Obi, la rabbia dei lavoratori: «presi in giro dall’azienda»
REANA DEL ROJALE. C’è rabbia tra i lavoratori dello store Obi di Reana. Rabbia per la procedura di mobilità che la maxi catena di bricolage ha preso sulle loro teste, decidendo per la chiusura dello storico punto vendita su viale Tricesimo e il licenziamento dei suoi 22 addetti.
Nel corso dell’assemblea che si è celebrata nel primo pomeriggio di ieri, i lavoratori assieme al sindacato hanno proclamato lo stato di agitazione. Solo questo per ora, niente scioperi, né volantinaggi, per non incidere negativamente sugli spazi della trattativa. Sempre che ci siano. Le parti sociali lo scopriranno infatti il prossimo venerdì, giorno per il quale è stato fissato il primo incontro con l’azienda.

Dati raccolti:
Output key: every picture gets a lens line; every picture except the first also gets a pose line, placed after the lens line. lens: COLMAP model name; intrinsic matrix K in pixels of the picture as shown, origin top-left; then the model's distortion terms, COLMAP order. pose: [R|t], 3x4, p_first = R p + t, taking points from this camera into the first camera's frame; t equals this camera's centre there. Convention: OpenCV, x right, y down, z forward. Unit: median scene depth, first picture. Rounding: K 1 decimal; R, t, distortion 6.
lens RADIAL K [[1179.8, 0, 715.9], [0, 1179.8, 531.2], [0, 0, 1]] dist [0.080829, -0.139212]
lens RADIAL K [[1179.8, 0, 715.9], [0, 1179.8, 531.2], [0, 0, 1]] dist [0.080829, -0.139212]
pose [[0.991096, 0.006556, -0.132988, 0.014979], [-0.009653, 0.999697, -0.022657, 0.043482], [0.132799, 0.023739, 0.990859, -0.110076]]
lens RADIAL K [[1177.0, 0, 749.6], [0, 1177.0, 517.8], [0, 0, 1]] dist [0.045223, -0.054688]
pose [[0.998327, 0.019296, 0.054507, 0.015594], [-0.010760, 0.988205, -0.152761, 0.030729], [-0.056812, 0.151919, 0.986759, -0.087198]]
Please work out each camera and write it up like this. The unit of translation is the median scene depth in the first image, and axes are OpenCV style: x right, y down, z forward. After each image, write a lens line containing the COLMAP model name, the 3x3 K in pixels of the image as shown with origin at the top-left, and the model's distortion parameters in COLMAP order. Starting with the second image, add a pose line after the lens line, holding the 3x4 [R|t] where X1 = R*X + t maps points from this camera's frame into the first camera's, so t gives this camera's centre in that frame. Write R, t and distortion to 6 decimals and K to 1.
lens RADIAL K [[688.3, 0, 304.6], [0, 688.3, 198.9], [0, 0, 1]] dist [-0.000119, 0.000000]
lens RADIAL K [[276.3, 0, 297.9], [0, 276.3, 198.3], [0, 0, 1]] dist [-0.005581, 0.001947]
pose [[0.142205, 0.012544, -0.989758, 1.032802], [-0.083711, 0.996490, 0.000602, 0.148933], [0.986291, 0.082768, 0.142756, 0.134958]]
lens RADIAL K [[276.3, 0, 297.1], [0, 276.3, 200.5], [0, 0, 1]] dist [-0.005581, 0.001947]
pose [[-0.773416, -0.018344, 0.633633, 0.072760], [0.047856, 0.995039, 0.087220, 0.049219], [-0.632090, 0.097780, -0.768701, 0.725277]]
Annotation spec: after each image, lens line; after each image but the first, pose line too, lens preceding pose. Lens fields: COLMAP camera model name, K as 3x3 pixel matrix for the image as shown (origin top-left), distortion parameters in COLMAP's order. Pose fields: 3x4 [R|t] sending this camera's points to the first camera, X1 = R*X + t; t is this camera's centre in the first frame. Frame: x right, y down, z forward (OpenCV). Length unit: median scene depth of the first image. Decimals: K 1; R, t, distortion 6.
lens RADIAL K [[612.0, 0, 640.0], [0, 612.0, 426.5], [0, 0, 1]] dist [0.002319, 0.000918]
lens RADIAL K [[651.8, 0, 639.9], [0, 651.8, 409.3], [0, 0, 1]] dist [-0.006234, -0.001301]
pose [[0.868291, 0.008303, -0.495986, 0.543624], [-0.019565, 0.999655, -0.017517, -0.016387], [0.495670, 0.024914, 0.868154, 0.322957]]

Operazioni da svolgere:
**1.** Riscrivi il tratto dell'articolo su Obi da "Obi, la rabbia" fino a "suoi 22 addetti.", sostituendo "lavoratori" con "dipendenti".
**2.** Secondo l'articolo su Obi, in quale giorno è fissato il primo incontro con l'azienda?

Risposte per numero:
**1.**
Obi, la rabbia dei dipendenti: «presi in giro dall’azienda»
REANA DEL ROJALE. C’è rabbia tra i dipendenti dello store Obi di Reana. Rabbia per la procedura di mobilità che la maxi catena di bricolage ha preso sulle loro teste, decidendo per la chiusura dello storico punto vendita su viale Tricesimo e il licenziamento dei suoi 22 addetti.

**2.** Il prossimo venerdì.